### TEXT SHOWN
-.-.-

Could you imagine asking a professional footballer to play two football matches in one day?! Some turn their nose up at having to play two games in a week let alone twice in one day.
However, Mark Hughes did exactly that in November 1987 as he represented both Bayern Munich and Wales in one afternoon and evening. It was truly impressive as he showed that he had the same stamina a horse would have when racing in a big event such as the Grand National.
The match for Wales involved a vital European Championship qualifier against Czechoslovakia in which they needed to win to have any chance of heading to the 1988 European Championship finals. Hughes had his work cut out for him in the game as he had come up against a Czech side managed by Josef Masopust and which featured the likes of Ivo Knoflicek, Tomas Skuhravy and future West Ham United goalkeeper Ludek Miklosko.
However, there were no designated international breaks at that point in football history, as national team managers had to wait and see if they could have players available for selection.

-.-.-

### EXCERPTED DATA
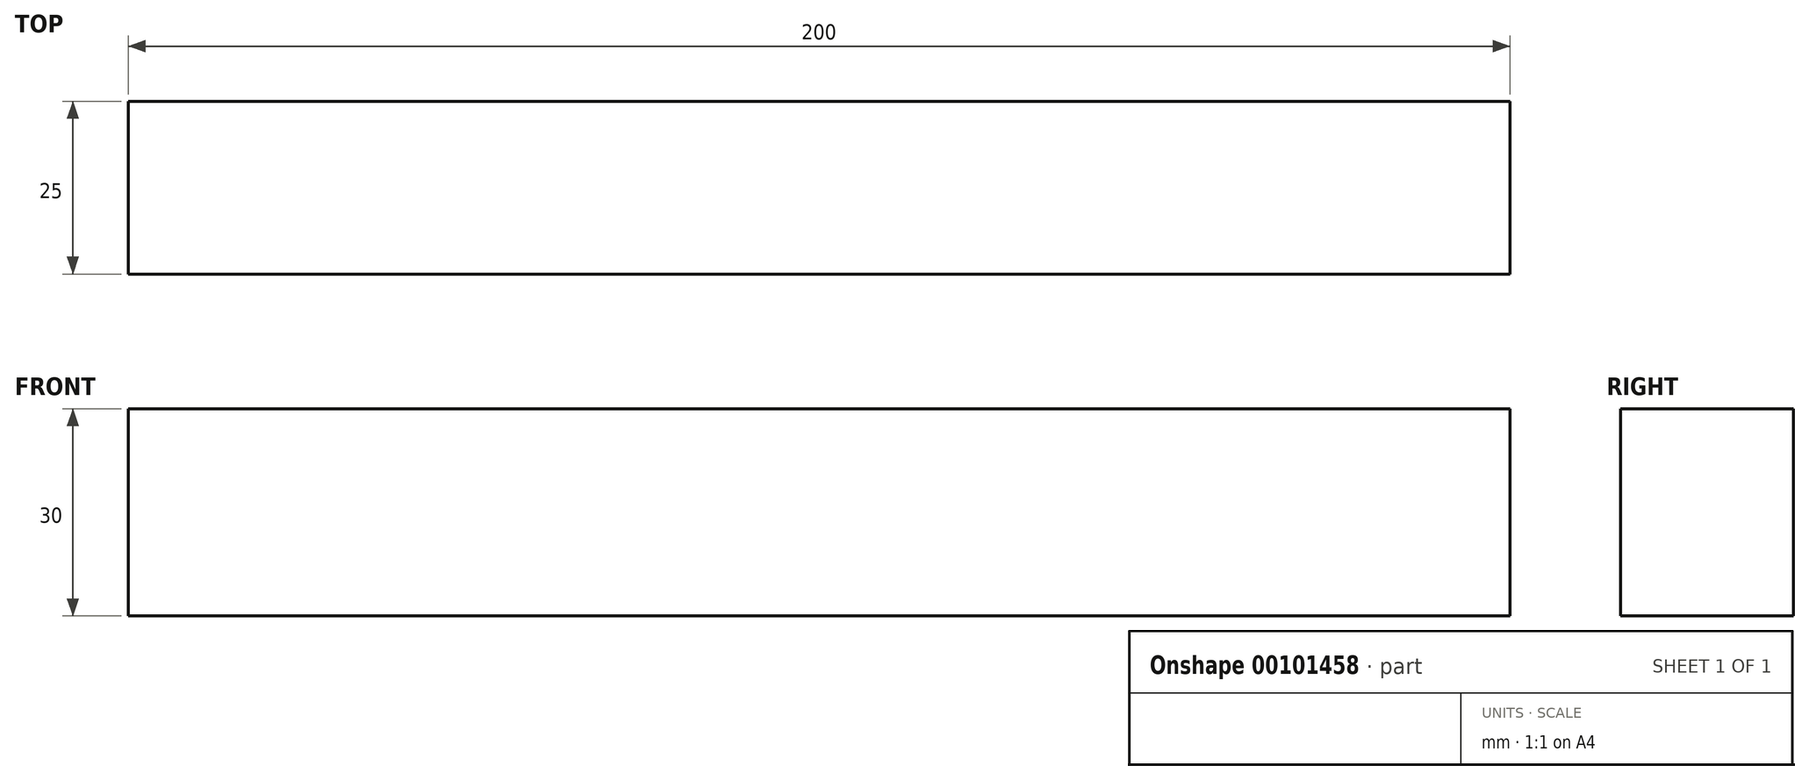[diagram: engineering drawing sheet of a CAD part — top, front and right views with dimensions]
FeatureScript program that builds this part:
annotation { "Feature Type Name" : "Feature", "Feature Type Description" : "" }
export const myFeature = defineFeature(function(context is Context, id is Id, definition is map)
    precondition{}
    {
        {
            var Q0;
            Q0=qCreatedBy(makeId("Front.planeOp"),FACE);
            var sketch = newSketch(context, id + "F0", { "sketchPlane" : qUnion([Q0])});
            skLineSegment(sketch, "E0.bottom", {"start": v(0, 15) * mm, "end": v(200, 15) * mm});
            skLineSegment(sketch, "E0.top", {"start": v(0, -15) * mm, "end": v(200, -15) * mm});
            skLineSegment(sketch, "E0.left", {"start": v(0, 15) * mm, "end": v(0, -15) * mm});
            skLineSegment(sketch, "E0.right", {"start": v(200, 15) * mm, "end": v(200, -15) * mm});
            skSolve(sketch);
        }
        {
            var Q0;
            Q0=makeQuery(id+"F0.imprint","IMPRINT",FACE,{"disambiguationData":[TD([[makeQuery(id+"F0.imprint","IMPRINT",EDGE,{"derivedFrom":sQuery(id+"F0.wireOp",EDGE,"E0.bottom")}),-1.0]])]});
            extrude(context, id + "F1", {"entities" : qUnion([Q0]), "depth" : 25 * mm});
        }
    });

-.-.-

### PARTS OF THE EXERCISE
a. In the passage about Mark Hughes, which two teams did he represent in one day in November 1987?
b. Extend the passage about Mark Hughes's two matches in one day, picking up after its last sentence.
The rows aren't needed for anything here.

### EXERCISE RESPONSES
a. Bayern Munich and Wales.

b.
Indeed, Hughes managed to make himself available for both club and country on that one day, though. Having joined Bayern Munich on loan from Barcelona after a torrid time in Spain, the then-24-year-old attacker had informed Uli Hoeness that he was due to play for his country.
A problem could have arisen as Bayern Munich had their own important cup game that evening, however the former World Cup winner hatched a plan that would suit everyone. It involved a private jet flight across Europe, a dash in a Lada car and a German Cup second-round replay against Borussia Monchengladbach following the game against Czechoslovakia in Prague.
“He knew I was playing for Wales on the Wednesday night, the same night as this big cup game,” Hughes said.
“In passing he said ‘what time is the game?’ And I said, ‘I think it’s about half past three, four o’clock’.
“From that moment on he was making phone calls and came back into the room and said, ‘I think you may be able to play for us the same night’.
“I thought he was just kidding but obviously he wasn’t, so he organised everything.”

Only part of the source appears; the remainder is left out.